Repeat exactly, and only, the lines from the one containing "- 拡張子は.webp" through the last line of the data below.

+++

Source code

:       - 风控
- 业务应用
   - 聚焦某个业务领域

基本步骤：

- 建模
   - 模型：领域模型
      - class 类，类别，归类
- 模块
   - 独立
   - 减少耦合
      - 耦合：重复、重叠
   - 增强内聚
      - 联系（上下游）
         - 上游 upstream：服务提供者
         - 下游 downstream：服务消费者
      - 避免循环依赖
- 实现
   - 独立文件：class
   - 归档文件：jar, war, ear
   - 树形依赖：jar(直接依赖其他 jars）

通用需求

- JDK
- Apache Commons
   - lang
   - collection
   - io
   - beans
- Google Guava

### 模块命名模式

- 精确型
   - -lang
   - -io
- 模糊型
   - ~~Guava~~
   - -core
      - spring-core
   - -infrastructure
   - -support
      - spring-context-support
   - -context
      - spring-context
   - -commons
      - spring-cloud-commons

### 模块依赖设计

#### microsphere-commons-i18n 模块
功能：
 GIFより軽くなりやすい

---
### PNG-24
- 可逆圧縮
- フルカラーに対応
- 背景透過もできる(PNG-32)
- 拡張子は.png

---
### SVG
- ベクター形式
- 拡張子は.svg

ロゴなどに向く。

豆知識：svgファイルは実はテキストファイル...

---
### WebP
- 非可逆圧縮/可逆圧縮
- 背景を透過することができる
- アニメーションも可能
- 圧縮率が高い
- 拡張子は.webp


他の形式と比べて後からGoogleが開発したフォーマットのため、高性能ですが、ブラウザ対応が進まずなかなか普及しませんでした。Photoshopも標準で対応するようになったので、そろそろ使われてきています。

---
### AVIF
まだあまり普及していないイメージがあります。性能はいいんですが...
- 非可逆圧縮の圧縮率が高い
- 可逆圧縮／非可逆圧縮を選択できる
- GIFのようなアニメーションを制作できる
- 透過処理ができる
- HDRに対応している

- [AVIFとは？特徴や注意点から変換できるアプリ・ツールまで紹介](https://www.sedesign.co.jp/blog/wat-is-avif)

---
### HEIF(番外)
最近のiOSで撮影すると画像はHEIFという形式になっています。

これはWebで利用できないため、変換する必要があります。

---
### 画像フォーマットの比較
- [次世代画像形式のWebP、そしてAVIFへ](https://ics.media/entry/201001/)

+++

• Written response
- 拡張子は.webp


他の形式と比べて後からGoogleが開発したフォーマットのため、高性能ですが、ブラウザ対応が進まずなかなか普及しませんでした。Photoshopも標準で対応するようになったので、そろそろ使われてきています。

---
### AVIF
まだあまり普及していないイメージがあります。性能はいいんですが...
- 非可逆圧縮の圧縮率が高い
- 可逆圧縮／非可逆圧縮を選択できる
- GIFのようなアニメーションを制作できる
- 透過処理ができる
- HDRに対応している

- [AVIFとは？特徴や注意点から変換できるアプリ・ツールまで紹介](https://www.sedesign.co.jp/blog/wat-is-avif)

---
### HEIF(番外)
最近のiOSで撮影すると画像はHEIFという形式になっています。

これはWebで利用できないため、変換する必要があります。

---
### 画像フォーマットの比較
- [次世代画像形式のWebP、そしてAVIFへ](https://ics.media/entry/201001/)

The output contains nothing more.